For the second month running, AI topped the list of cited reasons for workforce reductions in April, although it doesn't represent the leading factor for the year-to-date period. Market conditions accounted for 53,058 cuts in the top position, with closings responsible for 52,187 eliminations.

"Technology companies continue to announce large-scale cuts and are leading all industries in layoff announcements. They are also often citing AI spend and innovation. Regardless of whether individual jobs are being replaced by AI, the money for those roles is."

Andy Challenger, chief revenue officer at Challenger, Gray & Christmas

While cryptocurrency markets have consistently demonstrated cyclical patterns, the narrative surrounding the current wave of workforce reductions differs markedly from the previous significant downturn. Throughout the 2022–2023 crypto market collapse, companies primarily responded to plummeting token valuations, the aftermath of FTX's implosion and financial statements weakened by overzealous bull-market recruitment.

In contrast, the current environment sees executives increasingly characterizing layoffs as strategic reorganization connected to AI integration and enhanced operational efficiency.

Leadership at both Dorsey's Block and Armstrong's Coinbase emphasized their companies maintain strong capital positions, characterizing workforce reductions as intentional efforts to streamline corporate hierarchies rather than desperate survival tactics necessitated by financial distress.

Same playbook, new reason

Cryptocurrency market recoveries have historically materialized rapidly, and when upswings occur, companies typically launch aggressive recruitment campaigns to capitalize on bull market conditions. Coinbase has navigated this cycle previously. The exchange eliminated 18% of its workforce in 2022, subsequently engaging in extensive hiring when market valuations recovered.

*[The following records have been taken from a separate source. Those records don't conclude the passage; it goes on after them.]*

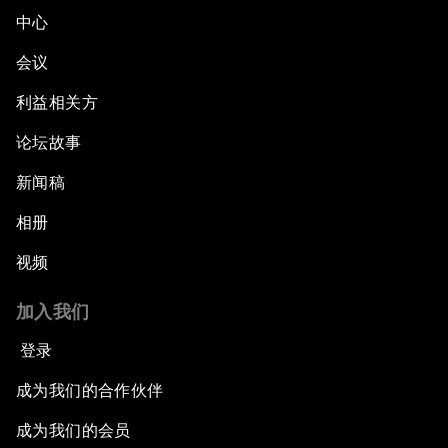
中心
会议
利益相关方
论坛故事
新闻稿
相册
视频
加入我们
登录
成为我们的合作伙伴
成为我们的会员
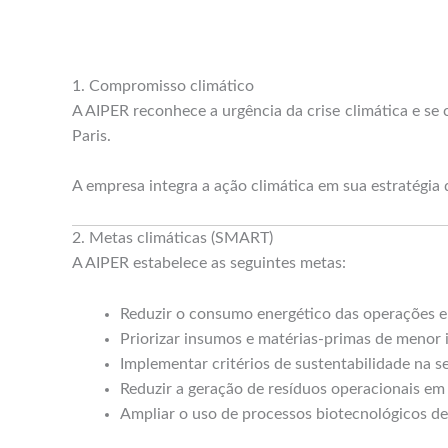
1. Compromisso climático
A AIPER reconhece a urgência da crise climática e se
Paris.
A empresa integra a ação climática em sua estratégia
2. Metas climáticas (SMART)
A AIPER estabelece as seguintes metas:
Reduzir o consumo energético das operações
Priorizar insumos e matérias-primas de menor
Implementar critérios de sustentabilidade na 
Reduzir a geração de resíduos operacionais e
Ampliar o uso de processos biotecnológicos d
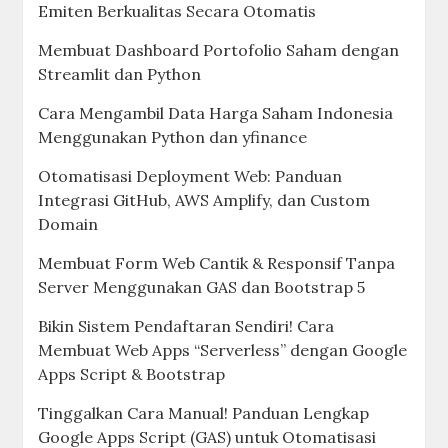
Emiten Berkualitas Secara Otomatis
Membuat Dashboard Portofolio Saham dengan
Streamlit dan Python
Cara Mengambil Data Harga Saham Indonesia
Menggunakan Python dan yfinance
Otomatisasi Deployment Web: Panduan
Integrasi GitHub, AWS Amplify, dan Custom
Domain
Membuat Form Web Cantik & Responsif Tanpa
Server Menggunakan GAS dan Bootstrap 5
Bikin Sistem Pendaftaran Sendiri! Cara
Membuat Web Apps “Serverless” dengan Google
Apps Script & Bootstrap
Tinggalkan Cara Manual! Panduan Lengkap
Google Apps Script (GAS) untuk Otomatisasi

This cycle, Armstrong is wagering that the AI-integrated operational model eliminates the necessity for such dramatic staffing fluctuations.

Kraken advanced similar arguments in October 2024, when it eliminated 15% of its workforce.

In a blog post, co-CEOs Arjun Sethi and Dave Ripley said the exchange had "fallen into the trap of building organizational layers" and needed to become "leaner and faster" by giving power back to individual contributors over managers.

The messaging parallels Armstrong's and Dorsey's communications. The distinction lies in Kraken's decision not to reference AI.

Streamlined workforces, simplified organizational structures, accelerated decision-making processes. The crypto industry has executed this playbook previously, but artificial intelligence represents the contemporary justification.